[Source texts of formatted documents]
####
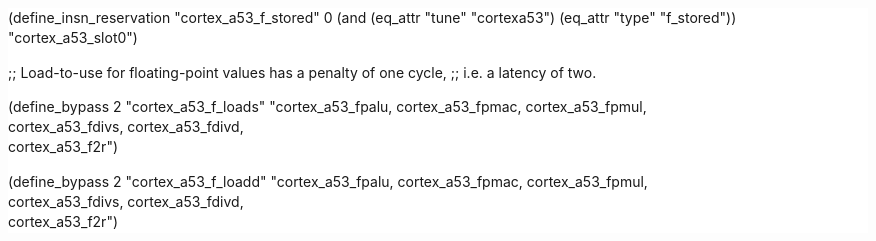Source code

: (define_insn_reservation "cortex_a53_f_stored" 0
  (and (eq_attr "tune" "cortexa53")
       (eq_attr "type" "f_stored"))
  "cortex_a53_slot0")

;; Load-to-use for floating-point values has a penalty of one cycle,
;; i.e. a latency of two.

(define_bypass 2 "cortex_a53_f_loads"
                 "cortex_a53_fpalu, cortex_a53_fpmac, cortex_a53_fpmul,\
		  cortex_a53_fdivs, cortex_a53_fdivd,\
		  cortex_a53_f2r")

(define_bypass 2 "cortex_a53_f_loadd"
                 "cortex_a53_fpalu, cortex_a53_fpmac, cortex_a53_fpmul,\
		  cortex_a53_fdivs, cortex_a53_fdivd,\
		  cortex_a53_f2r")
####
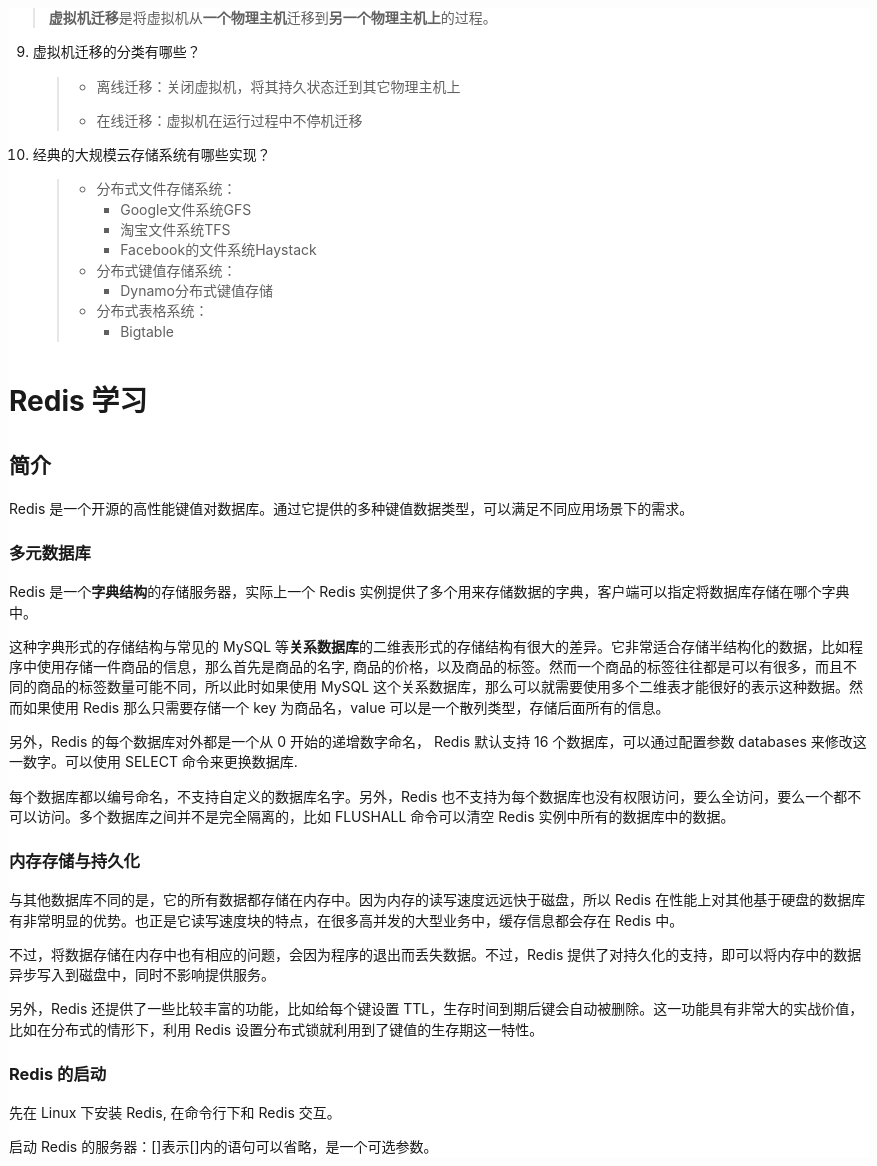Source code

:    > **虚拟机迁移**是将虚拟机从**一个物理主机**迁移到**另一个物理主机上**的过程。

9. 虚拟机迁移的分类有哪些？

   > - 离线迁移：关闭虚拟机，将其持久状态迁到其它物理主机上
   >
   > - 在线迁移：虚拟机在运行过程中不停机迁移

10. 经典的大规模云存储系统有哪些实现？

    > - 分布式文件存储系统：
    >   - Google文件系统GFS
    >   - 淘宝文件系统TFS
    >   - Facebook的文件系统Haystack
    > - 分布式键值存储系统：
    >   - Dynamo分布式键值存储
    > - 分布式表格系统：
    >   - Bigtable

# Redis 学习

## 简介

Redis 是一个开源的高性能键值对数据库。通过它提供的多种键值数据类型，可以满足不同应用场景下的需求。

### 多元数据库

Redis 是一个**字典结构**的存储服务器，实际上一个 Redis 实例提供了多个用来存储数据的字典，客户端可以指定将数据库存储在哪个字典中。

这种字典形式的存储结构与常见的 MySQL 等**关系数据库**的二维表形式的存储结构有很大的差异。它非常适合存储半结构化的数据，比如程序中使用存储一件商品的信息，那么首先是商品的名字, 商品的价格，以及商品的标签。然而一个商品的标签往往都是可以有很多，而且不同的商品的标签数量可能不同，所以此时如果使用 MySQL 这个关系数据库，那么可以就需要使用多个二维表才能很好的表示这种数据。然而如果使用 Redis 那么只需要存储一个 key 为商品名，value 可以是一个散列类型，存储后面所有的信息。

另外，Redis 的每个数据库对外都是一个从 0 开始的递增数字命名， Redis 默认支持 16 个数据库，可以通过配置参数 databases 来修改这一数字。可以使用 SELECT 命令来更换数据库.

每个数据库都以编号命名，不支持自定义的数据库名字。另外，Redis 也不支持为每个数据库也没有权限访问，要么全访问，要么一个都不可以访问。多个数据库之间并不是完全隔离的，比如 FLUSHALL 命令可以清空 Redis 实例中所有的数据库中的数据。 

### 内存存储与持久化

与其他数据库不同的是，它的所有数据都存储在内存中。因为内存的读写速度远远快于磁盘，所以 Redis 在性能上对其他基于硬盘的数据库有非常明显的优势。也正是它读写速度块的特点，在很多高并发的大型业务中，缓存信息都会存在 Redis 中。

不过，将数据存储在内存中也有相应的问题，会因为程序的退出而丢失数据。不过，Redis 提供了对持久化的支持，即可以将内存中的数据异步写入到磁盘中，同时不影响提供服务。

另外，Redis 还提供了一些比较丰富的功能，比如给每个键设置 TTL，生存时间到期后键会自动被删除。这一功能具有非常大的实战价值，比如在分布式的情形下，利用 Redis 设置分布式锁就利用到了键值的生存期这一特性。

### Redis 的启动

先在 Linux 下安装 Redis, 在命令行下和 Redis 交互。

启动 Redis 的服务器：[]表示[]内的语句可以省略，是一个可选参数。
####
*Required work*. Pick out and copy each line of the data above that contains the string "Redis". Count only matches with the same capitalization.

*Result for this task*.
# Redis 学习
Redis 是一个开源的高性能键值对数据库。通过它提供的多种键值数据类型，可以满足不同应用场景下的需求。
Redis 是一个**字典结构**的存储服务器，实际上一个 Redis 实例提供了多个用来存储数据的字典，客户端可以指定将数据库存储在哪个字典中。
这种字典形式的存储结构与常见的 MySQL 等**关系数据库**的二维表形式的存储结构有很大的差异。它非常适合存储半结构化的数据，比如程序中使用存储一件商品的信息，那么首先是商品的名字, 商品的价格，以及商品的标签。然而一个商品的标签往往都是可以有很多，而且不同的商品的标签数量可能不同，所以此时如果使用 MySQL 这个关系数据库，那么可以就需要使用多个二维表才能很好的表示这种数据。然而如果使用 Redis 那么只需要存储一个 key 为商品名，value 可以是一个散列类型，存储后面所有的信息。
另外，Redis 的每个数据库对外都是一个从 0 开始的递增数字命名， Redis 默认支持 16 个数据库，可以通过配置参数 databases 来修改这一数字。可以使用 SELECT 命令来更换数据库.
每个数据库都以编号命名，不支持自定义的数据库名字。另外，Redis 也不支持为每个数据库也没有权限访问，要么全访问，要么一个都不可以访问。多个数据库之间并不是完全隔离的，比如 FLUSHALL 命令可以清空 Redis 实例中所有的数据库中的数据。 
与其他数据库不同的是，它的所有数据都存储在内存中。因为内存的读写速度远远快于磁盘，所以 Redis 在性能上对其他基于硬盘的数据库有非常明显的优势。也正是它读写速度块的特点，在很多高并发的大型业务中，缓存信息都会存在 Redis 中。
不过，将数据存储在内存中也有相应的问题，会因为程序的退出而丢失数据。不过，Redis 提供了对持久化的支持，即可以将内存中的数据异步写入到磁盘中，同时不影响提供服务。
另外，Redis 还提供了一些比较丰富的功能，比如给每个键设置 TTL，生存时间到期后键会自动被删除。这一功能具有非常大的实战价值，比如在分布式的情形下，利用 Redis 设置分布式锁就利用到了键值的生存期这一特性。
### Redis 的启动
先在 Linux 下安装 Redis, 在命令行下和 Redis 交互。
启动 Redis 的服务器：[]表示[]内的语句可以省略，是一个可选参数。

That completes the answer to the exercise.